Satura housed its corporate office in the University Avenue location's basement, and water ruined many files and other important materials in addition to the bakery's inventory, Voight said.
Schumann said Gleim had about six inches of water in its basement. He and his wife, store owner Georgie Gleim, moved their wares to their other locations in Los Altos and in the Stanford Shopping Center.
"We don't know when we'll be able to open for business again," Schumann said.
Walgreens and Subway will not reopen any time soon.
A Walgreens corporate spokeswoman said employees will be placed at nearby stores and that the company is committed to reopening a store in downtown Palo Alto.
Nearby stores on University and Bryant Street -- not damaged by the fire and efforts to extinguish it -- are nonetheless closed due to police barricades.
Bullerjahn said the streets would be blocked off for at least a week.
Neide Hall, owner of Brazilian swimwear store Charmosa on Bryant Street, was distressed on Tuesday when police roped off her part of the block, along with neighboring boutique Vian Hunter.
The police "didn't give me any clue" as to when she could reopen, Hall said.
Additional businesses in the area could stay open, but are hurting indirectly from the fire because of reduced foot traffic.
On Thursday morning, the sidewalks were sparsely populated by pedestrians. People still sipped coffee and worked on their laptops at the Starbucks on University near Bryant, but Noah's Bagels, located on the corner, remained closed.
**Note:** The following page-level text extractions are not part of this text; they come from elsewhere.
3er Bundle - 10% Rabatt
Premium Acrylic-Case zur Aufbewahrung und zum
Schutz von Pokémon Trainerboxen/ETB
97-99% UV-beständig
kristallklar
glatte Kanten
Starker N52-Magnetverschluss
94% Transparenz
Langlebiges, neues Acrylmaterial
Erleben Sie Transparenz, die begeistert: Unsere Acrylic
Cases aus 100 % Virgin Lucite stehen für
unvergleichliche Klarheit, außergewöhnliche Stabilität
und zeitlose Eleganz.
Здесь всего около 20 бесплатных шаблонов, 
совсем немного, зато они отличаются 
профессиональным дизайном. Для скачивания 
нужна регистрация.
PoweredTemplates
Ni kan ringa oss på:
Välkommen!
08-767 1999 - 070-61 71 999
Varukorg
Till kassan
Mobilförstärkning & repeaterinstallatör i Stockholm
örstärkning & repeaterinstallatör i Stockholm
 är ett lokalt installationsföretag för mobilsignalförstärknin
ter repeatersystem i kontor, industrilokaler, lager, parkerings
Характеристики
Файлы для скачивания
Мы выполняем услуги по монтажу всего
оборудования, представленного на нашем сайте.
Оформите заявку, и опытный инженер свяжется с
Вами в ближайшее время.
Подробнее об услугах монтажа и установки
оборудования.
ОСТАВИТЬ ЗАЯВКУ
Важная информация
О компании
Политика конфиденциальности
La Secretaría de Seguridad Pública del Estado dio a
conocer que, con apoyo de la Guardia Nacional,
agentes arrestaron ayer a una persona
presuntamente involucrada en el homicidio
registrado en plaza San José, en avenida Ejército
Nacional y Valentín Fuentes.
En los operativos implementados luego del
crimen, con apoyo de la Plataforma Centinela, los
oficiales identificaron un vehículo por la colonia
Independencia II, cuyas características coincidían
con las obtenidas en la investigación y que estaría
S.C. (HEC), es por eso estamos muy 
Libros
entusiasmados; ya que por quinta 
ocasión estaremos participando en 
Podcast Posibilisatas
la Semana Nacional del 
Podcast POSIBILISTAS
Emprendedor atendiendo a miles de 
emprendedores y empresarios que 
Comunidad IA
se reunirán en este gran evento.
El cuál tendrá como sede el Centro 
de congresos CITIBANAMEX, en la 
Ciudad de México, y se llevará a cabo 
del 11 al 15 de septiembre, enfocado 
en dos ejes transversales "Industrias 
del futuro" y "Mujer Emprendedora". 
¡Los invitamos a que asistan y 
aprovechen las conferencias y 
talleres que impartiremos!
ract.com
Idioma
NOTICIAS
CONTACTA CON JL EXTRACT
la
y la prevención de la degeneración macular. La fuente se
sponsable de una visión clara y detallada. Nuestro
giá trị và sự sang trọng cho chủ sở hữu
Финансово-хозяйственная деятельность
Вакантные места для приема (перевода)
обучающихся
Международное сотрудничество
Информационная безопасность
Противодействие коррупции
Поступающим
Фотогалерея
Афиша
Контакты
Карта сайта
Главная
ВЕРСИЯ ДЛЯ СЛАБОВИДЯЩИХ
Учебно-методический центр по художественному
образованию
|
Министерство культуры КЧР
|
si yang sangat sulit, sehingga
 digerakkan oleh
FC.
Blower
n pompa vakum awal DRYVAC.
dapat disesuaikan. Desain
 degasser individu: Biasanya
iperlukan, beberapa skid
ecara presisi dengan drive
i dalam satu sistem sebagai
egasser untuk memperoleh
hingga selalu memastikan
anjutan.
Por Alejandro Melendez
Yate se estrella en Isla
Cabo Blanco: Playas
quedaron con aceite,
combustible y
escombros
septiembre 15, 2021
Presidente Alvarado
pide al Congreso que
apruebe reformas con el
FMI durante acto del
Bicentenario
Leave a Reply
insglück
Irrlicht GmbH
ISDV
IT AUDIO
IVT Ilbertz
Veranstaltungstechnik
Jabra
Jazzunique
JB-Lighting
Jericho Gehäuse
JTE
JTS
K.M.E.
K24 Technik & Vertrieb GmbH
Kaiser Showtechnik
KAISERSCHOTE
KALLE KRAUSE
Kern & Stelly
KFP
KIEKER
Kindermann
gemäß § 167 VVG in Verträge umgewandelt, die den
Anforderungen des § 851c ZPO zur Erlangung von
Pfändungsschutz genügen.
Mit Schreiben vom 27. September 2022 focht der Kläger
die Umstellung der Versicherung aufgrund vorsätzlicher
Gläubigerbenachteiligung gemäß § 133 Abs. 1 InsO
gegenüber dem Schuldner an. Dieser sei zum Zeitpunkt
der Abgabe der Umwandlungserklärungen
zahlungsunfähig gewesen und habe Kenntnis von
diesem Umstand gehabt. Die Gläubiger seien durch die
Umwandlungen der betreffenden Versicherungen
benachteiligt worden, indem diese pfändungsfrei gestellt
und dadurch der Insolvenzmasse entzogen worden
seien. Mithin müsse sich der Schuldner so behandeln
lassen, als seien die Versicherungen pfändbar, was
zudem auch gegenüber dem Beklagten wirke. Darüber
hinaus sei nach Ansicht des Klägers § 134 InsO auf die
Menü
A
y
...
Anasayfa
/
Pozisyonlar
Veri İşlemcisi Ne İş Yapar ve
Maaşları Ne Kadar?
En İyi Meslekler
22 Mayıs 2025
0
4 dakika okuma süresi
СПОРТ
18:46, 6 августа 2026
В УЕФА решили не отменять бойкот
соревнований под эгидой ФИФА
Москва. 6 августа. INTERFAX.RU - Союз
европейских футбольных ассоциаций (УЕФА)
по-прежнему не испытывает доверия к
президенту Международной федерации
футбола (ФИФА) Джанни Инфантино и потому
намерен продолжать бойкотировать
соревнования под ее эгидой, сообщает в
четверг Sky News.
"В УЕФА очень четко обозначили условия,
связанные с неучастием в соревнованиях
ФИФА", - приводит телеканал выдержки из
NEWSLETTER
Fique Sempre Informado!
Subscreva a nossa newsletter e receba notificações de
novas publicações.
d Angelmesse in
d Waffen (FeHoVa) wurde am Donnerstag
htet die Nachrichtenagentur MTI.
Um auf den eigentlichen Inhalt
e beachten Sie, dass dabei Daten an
Some passersby earlier in the week, such as Jean Kotila of Mountain View, knew about the fire and stopped by for a peek. Others, such as Patty Wang, who works in Palo Alto, came to University Avenue at lunchtime unaware of the fire's aftermath and wondering why the street was closed off.
Medallion Rug Gallery Manager Mansour Farahabadi, located across the street from Gleim Jewelers, found the situation "very frustrating."
Though pedestrians could still reach his store, Farahabadi feared that police would extend the caution tape in front of his door.
Looking around at a handful of customers milling around Restoration Hardware earlier in the week, Acting Store Manager Rawlins Apilado said, "I'm very concerned about business. The longer it takes [to reopen the street, the more concerned I get."
"You're seeing bodies in here, so we're thankful to the customers for making their way through all of this," Apilado continued. But, he observed, "The traffic volume we normally have has dissipated a bit."
Across the street, Kan Zeman Restaurant Owner Abraham Khalil was glad to be able to stay open, despite diminished foot traffic on the block.
"At least we have electricity. We can work," he said, adding that some of the spectators had decided to stop off for lunch at his restaurant on Monday.
Looking on the bright side, Satura's Voight said a holiday other than Fourth of July would have been a lot worse for the specialty-cake business.
"Think if it was Valentine's Day," she said.